[Data excerpts Boundary: Start]

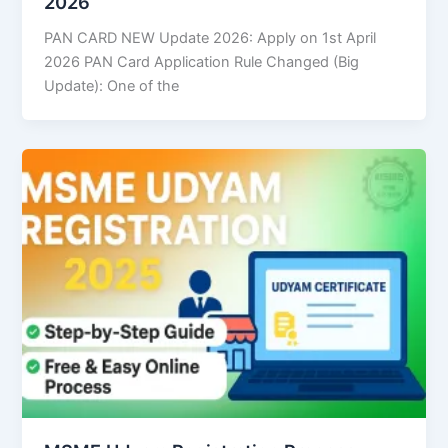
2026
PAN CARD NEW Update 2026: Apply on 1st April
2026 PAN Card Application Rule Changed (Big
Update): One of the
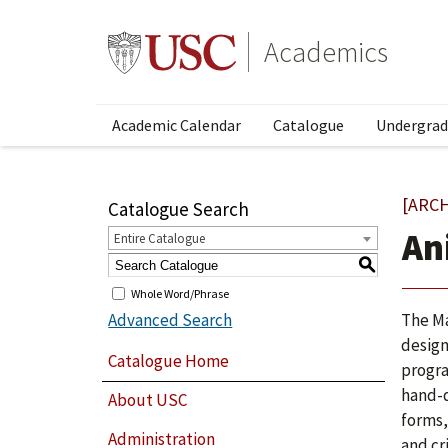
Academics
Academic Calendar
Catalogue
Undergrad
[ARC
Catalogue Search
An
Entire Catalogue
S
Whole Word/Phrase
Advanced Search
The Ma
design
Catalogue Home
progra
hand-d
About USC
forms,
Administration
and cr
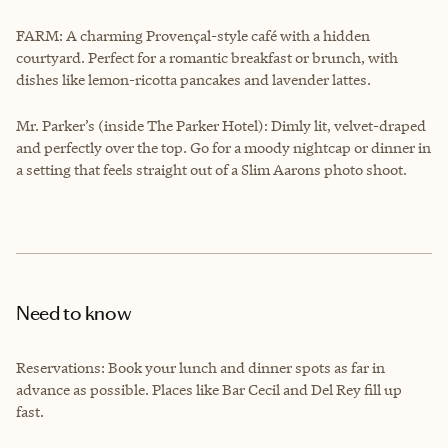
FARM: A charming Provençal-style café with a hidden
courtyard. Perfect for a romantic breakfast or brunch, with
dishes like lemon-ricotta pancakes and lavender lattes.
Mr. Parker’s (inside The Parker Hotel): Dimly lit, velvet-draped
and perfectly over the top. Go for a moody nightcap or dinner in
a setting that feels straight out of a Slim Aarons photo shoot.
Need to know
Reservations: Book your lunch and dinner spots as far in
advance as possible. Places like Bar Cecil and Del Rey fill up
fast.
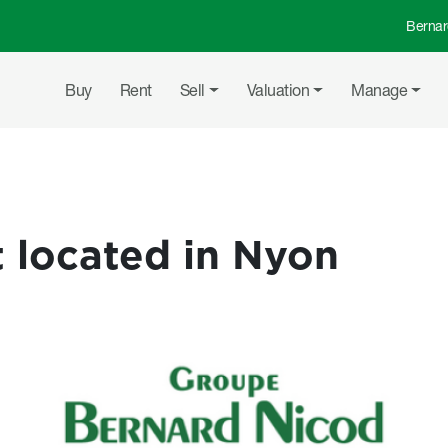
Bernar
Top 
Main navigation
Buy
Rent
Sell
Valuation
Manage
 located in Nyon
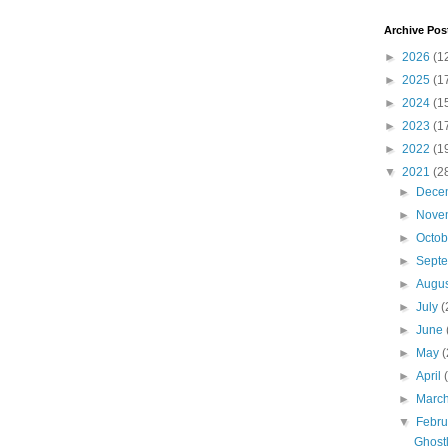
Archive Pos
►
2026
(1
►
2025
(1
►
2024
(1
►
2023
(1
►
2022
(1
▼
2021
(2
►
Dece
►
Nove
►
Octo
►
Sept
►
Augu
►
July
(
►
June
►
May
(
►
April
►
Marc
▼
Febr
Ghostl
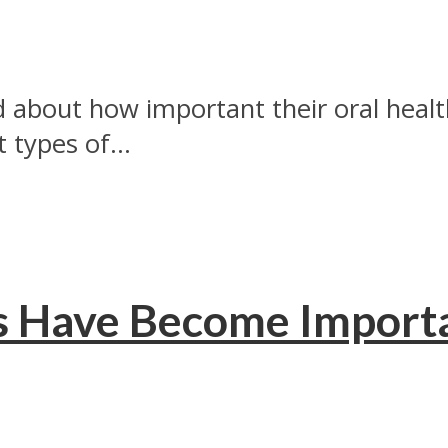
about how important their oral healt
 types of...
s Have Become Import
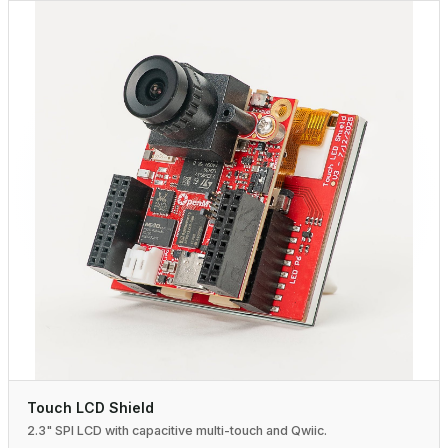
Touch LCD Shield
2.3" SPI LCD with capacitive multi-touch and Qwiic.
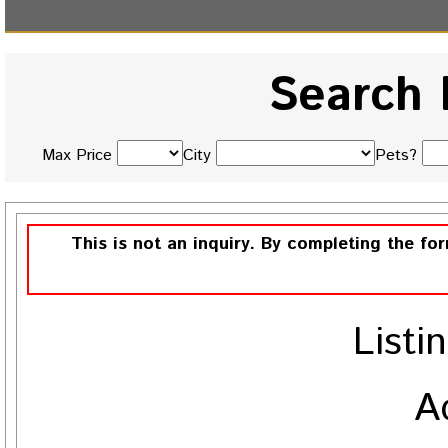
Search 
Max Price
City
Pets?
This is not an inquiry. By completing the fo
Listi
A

[Data excerpts Boundary: End]

## Exercise description
Rewrite the listing from its beginning through the line that contains "located in Nyon", replacing "Catalogue" with "Catalog" wherever it occurs and leaving everything else unchanged. Leave the pictures out of your answer.

## Result of this exercise
2026
PAN CARD NEW Update 2026: Apply on 1st April
2026 PAN Card Application Rule Changed (Big
Update): One of the
Academics
Academic Calendar
Catalog
Undergrad
[ARC
Catalog Search
An
Entire Catalog
S
Whole Word/Phrase
Advanced Search
The Ma
design
Catalog Home
progra
hand-d
About USC
forms,
Administration
and cr
FARM: A charming Provençal-style café with a hidden
courtyard. Perfect for a romantic breakfast or brunch, with
dishes like lemon-ricotta pancakes and lavender lattes.
Mr. Parker’s (inside The Parker Hotel): Dimly lit, velvet-draped
and perfectly over the top. Go for a moody nightcap or dinner in
a setting that feels straight out of a Slim Aarons photo shoot.
Need to know
Reservations: Book your lunch and dinner spots as far in
advance as possible. Places like Bar Cecil and Del Rey fill up
fast.
Bernar
Top 
Main navigation
Buy
Rent
Sell
Valuation
Manage
 located in Nyon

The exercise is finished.